Schon alleine die Überlappung der Symptombereiche zwischen Long COVID und Neurasthenie ist auffällig. Darüber hinaus spielen immunologische Faktoren bei psychischen Erkrankungen eine wichtige Rolle [12]. Die Immunhypothese der Depression geht davon aus, dass Immunreaktionen, die zur Abwehr einer Infektion geeignet sind, eine „Sickness“-Reaktion auslösen, die mit sozialem Rückzug und körperlicher Schonung eine soziale und eine individuelle Schutzfunktion hat. Der soziale Rückzug schützt andere vor Ansteckung und das Schonverhalten ermöglicht dem Immunsystem, die Ressourcen für die Abwehr der Krankheitserreger zu bündeln. Mit Verstärkung und Verlängerung der Krankheitsphase und Abklingen der Infektion würde dann eine Depression „übrig bleiben“.

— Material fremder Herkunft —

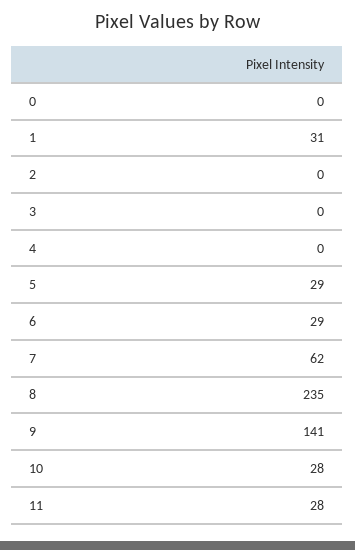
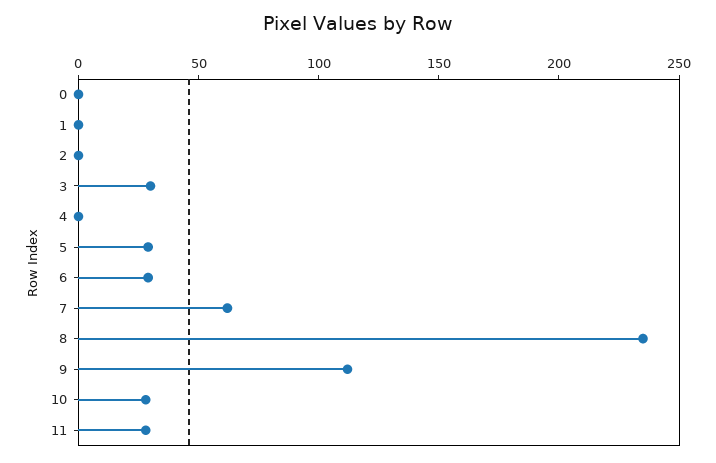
  {
    "0": 0,
-   "1": 31,
+   "1": 0,
    "2": 0,
-   "3": 0,
+   "3": 30,
    "4": 0,
    "5": 29,
    "6": 29,
    "7": 62,
    "8": 235,
-   "9": 141,
+   "9": 110,
    "10": 28,
    "11": 28
  }

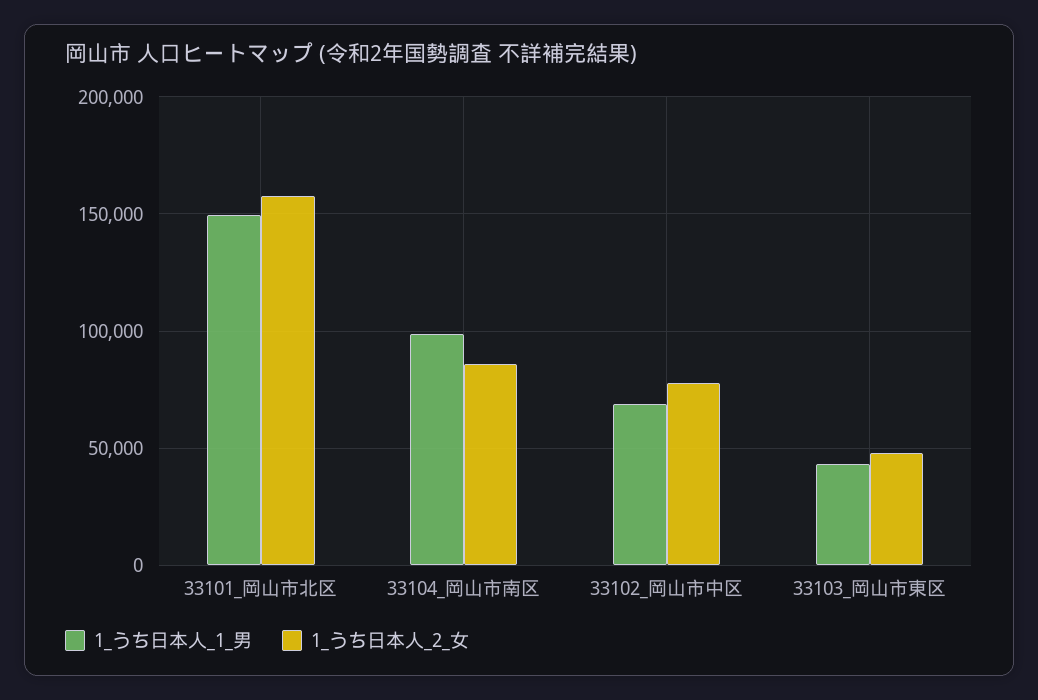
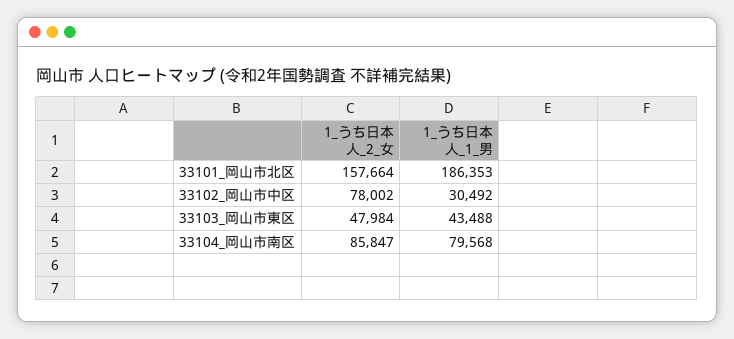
  {
    "1_うち日本人_1_男": {
-     "33101_岡山市北区": 150000,
+     "33101_岡山市北区": 186353,
-     "33104_岡山市南区": 100000,
+     "33104_岡山市南区": 79568,
-     "33102_岡山市中区": 70000,
+     "33102_岡山市中区": 30492,
      "33103_岡山市東区": 43488
    },
    "1_うち日本人_2_女": {
      "33101_岡山市北区": 157664,
      "33104_岡山市南区": 85847,
      "33102_岡山市中区": 78002,
      "33103_岡山市東区": 47984
    }
  }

Diese Hypothese hat vor allem mit den Befunden zur Verbesserung des Verlaufs einer COVID-Infektion durch das Antidepressivum Fluvoxamin [13] wieder an Aktualität gewonnen.

Die umfassende Behandlung in der Psychiatrie mit ihrem bio-psycho-sozialen Ansatz braucht noch Evidenzbasierung, ist aber bei Nichtansprechen der Erstbehandlung eine vielversprechende Möglichkeit für die betroffenen Long-COVID-Patient:innen. In der Psychiatrie ist es wichtig, den Einzelnen zu stärken, um ihn an der Teilhabe an der Gesellschaft zu unterstützen.